Covid can cause damage to the heart on a cellular level that can lead to lasting problems, including irregular heartbeats and heart failure, preliminary research suggests.
Covid’s effects on the heart have been well documented, but a new study zooms in on the microscopic changes thought to be caused by the virus.
Researchers from Columbia University in New York City examined autopsied heart tissue from people who had Covid, and found that the infection damaged the way cells in the heart regulate levels of calcium, a mineral that plays an important role in how the organ contracts and pumps blood throughout the body. In another part of the study, the same damage was seen in mice with Covid.
The findings, presented Monday at the Biophysical Society Meeting in San Diego, have not yet been published in a peer-reviewed journal.
When a person is infected with Covid, the immune system launches a hefty inflammatory response in an effort to fight off the virus. That inflammation, the new study found, disrupts how calcium is stored in the heart.
Calcium ions — a version of the element that carry a positive charge — are important messengers that regulate heart function, including how quickly and how forcefully the organ contracts. These ions are stored inside cells, on deck for when the body needs to use them. They’re released through channels in the cellular membrane, which ensures that just the right amount of calcium can get out.

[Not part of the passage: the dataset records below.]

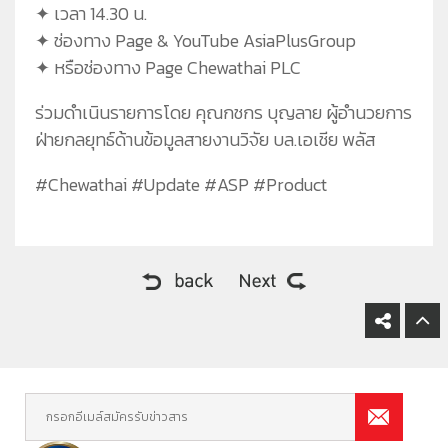
✦ เวลา 14.30 น.
✦ ช่องทาง Page & YouTube AsiaPlusGroup
✦ หรือช่องทาง Page Chewathai PLC
ร่วมดำเนินรายการโดย คุณกชกร บุญลาย ผู้อำนวยการ
ฝ่ายกลยุทธ์ด้านข้อมูลสายงานวิจัย บล.เอเชีย พลัส
#Chewathai #Update #ASP #Product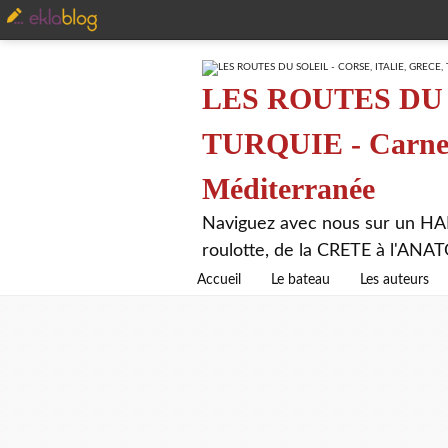
LES ROUTES DU 
TURQUIE - Carnet 
Méditerranée
Naviguez avec nous sur un HA
roulotte, de la CRETE à l'AN
Accueil
Le bateau
Les auteurs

The damage caused by inflammation during a Covid infection appears to prop these channels open, letting too much calcium leak from the cells of the heart, said Dr. Andrew Marks, a cardiologist and biophysics professor at Columbia University who co-led the study. This flood of calcium, he said, can decrease heart function and even cause fatal arrhythmias, or irregular heartbeats.
Although inflammation of the heart is a rare but documented side effect of the mRNA Covid vaccines, the study looked only at heart tissue from autopsies before vaccines were available.
“Whatever changes we saw were because of infection,” Marks said, adding that the new study was small, and the next step was to conduct the research on a larger scale.
Calcium also plays an important role in the brain
The findings built on something Marks and his team had observed earlier in the pandemic when they were investigating how Covid affects another organ: the brain.
In a study published in 2021 in the journal Alzheimer’s and Dementia, the team found the same cellular damage to calcium ion channels in autopsied brain tissue of people who had been infected with Covid. These changes, Marks noted, had long been seen in people with Alzheimer’s disease.
Dr. Siddharth Singh, clinical director of the post-Covid-19 cardiology clinic at the Smidt Heart Institute at Cedars-Sinai Medical Center in Los Angeles, said the latest findings help explain the heart and brain problems seen in Covid patients.
“Calcium is an essential mineral for life,” said Singh, who was not involved with the research.
“This may put things together for the heart and the brain.”
Viral infections causing inflammation of the heart is not a new finding.
“Before Covid came onto the scene, during the winter, when viral infections would spike, we would see more people presenting with things like myocarditis,” said Singh, referring to inflammation of the heart lining.
He said the damage wasn’t necessarily permanent. “Over time, symptoms like brain fog and palpitations do get better in some patients, so to an extent, this damage appears to be able to heal,” he said, adding that patients need to be studied longer for researchers to understand exactly what factors allow this to happen.
Dr. Nicholas Hendren, a cardiologist at UT Southwestern Medical Center in Dallas, said: “Once this is better understood, we may be able to develop therapies to treat this damage and potentially a therapy to protect the heart and cardiovascular system from damage from Covid.” Hendren was also not involved in the new research.
Can vaccines protect against heart damage from Covid?
Another new study, published Monday in the Journal of the American College of Cardiology, suggests that vaccination may protect against major cardiovascular events — like heart attacks and strokes — associated with Covid.
The study analyzed data from nearly 2 million people in the National Covid Cohort Collaborative database. About 218,000 had received at least one dose of either the Pfizer-BioNTech or Moderna mRNA vaccine, or Johnson & Johnson’s single dose vaccine. Even partial vaccination was associated with lower risk of cardiovascular events for at least six months, the researchers found.
More research is needed to confirm whether Covid vaccination reduces the risk of these cardiovascular events, but the new study begins to broaden the understanding of the unknown long-term effects vaccines may have on the heart.
“There have been a lot of various messages about the efficacy of vaccines,” said study co-author Joy Jiang, an M.D./Ph.D. candidate at the Icahn School of Medicine at Mount Sinai in New York City. “This pushes the narrative toward encouraging people to get vaccinated because of this associated benefit.”